La peinture carrelage salle de bain tient combien de temps ?

Avec un produit adapté (résine époxy ou peinture spécifique carrelage) et une préparation soignée du support, tu peux compter 4 à 5 ans en moyenne. Les résines époxy haut de gamme tiennent jusqu’à 7 ans. Le facteur clé, c’est l’entretien quotidien et la ventilation de la pièce.

Peut-on peindre directement sans sous-couche ?

Certaines peintures intègrent un primaire d’accrochage dans leur formule - c’est le cas de la V33 Rénovation Perfection par exemple. Dans ce cas, pas besoin de sous-couche séparée. Pour les autres peintures, sauter la sous-couche, c’est prendre le risque d’un décollement rapide, surtout sur carrelage émaillé lisse.

Faut-il peindre les joints du carrelage ?
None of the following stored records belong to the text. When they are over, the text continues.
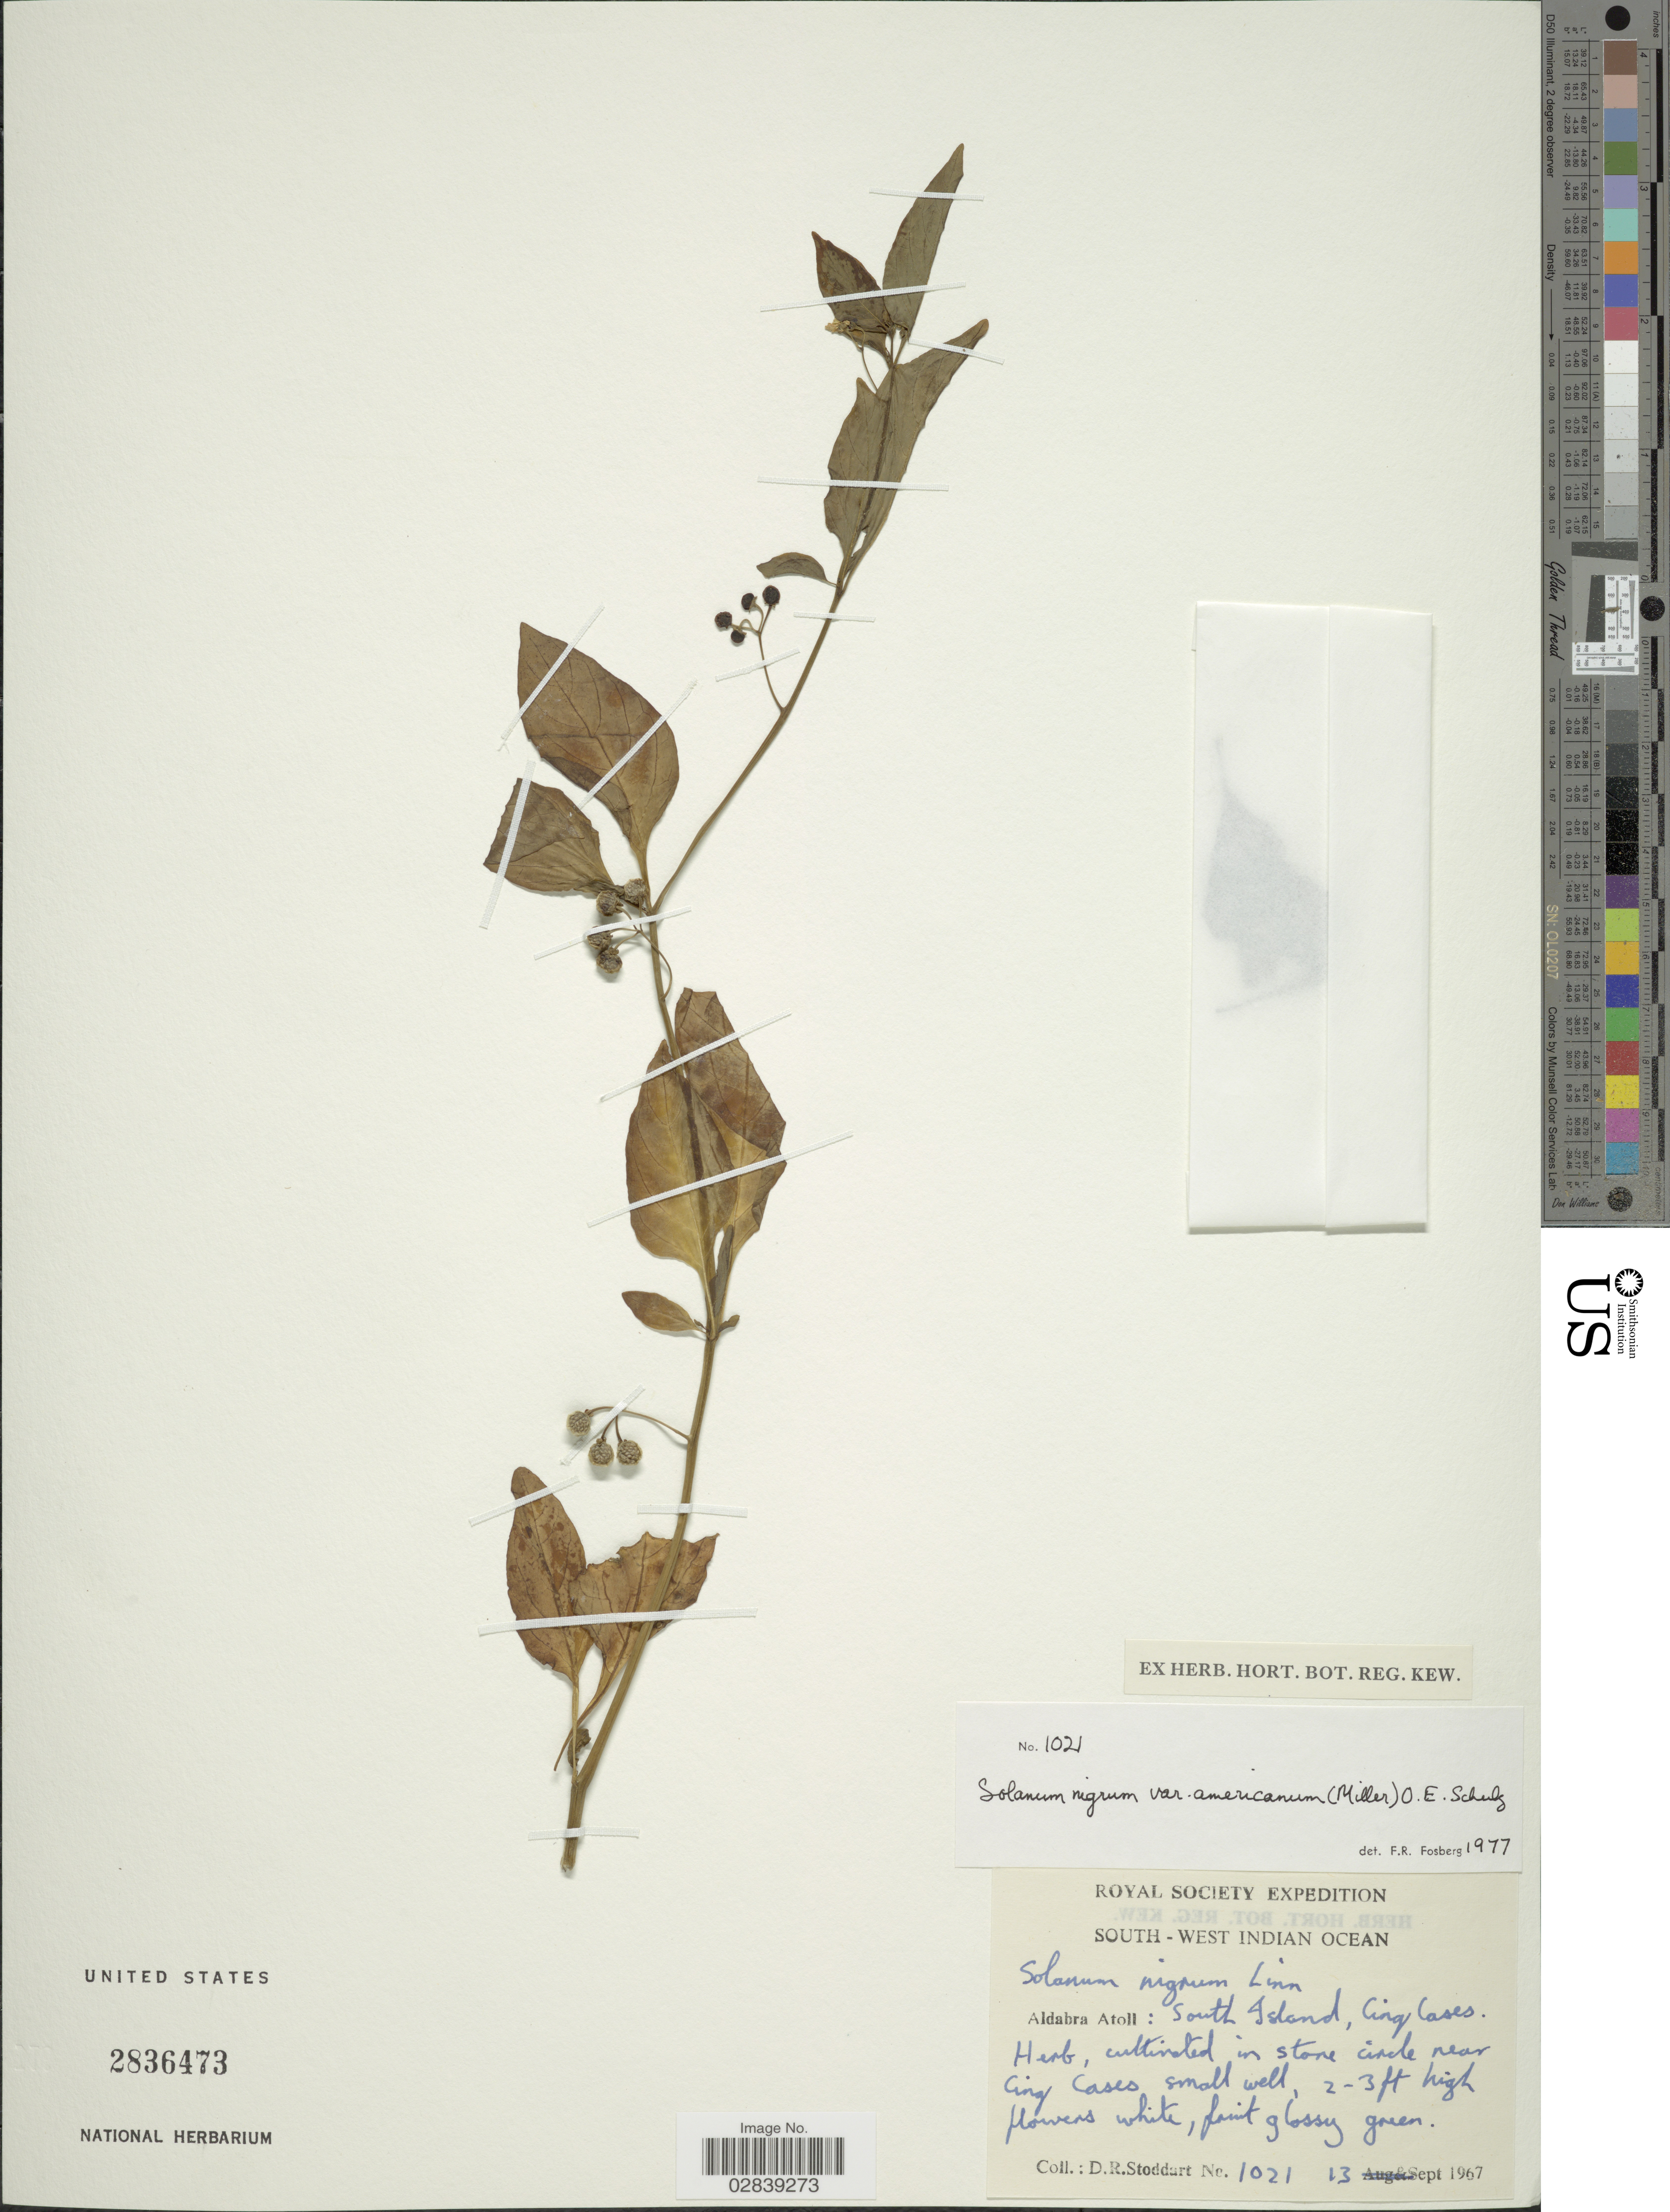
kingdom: Plantae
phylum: Tracheophyta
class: Magnoliopsida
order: Solanales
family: Solanaceae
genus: Solanum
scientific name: Solanum nigrum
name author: L.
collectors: D. R. Stoddart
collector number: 1021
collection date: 1967-09-13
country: Seychelles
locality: South-West Indian Ocean, Aldabra Atoll: South Island, Cinq Cases.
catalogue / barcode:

Oui, tu peux peindre par-dessus les joints si tu as bien appliqué la sous-couche en insistant sur les lignes de joints au pinceau. Les joints en ciment sont poreux et absorbent la peinture de façon irrégulière - le primaire corrige ce problème. Si les joints sont abîmés, refais-les avant de peindre.

Quelle couleur choisir pour une petite salle de bain ?

Les teintes claires (blanc cassé, greige, bleu pâle, vert d’eau) agrandissent visuellement l’espace et reflètent la lumière. Évite le noir et les couleurs sombres dans les petites pièces sans fenêtre - elles écrasent le volume et montrent chaque trace de calcaire.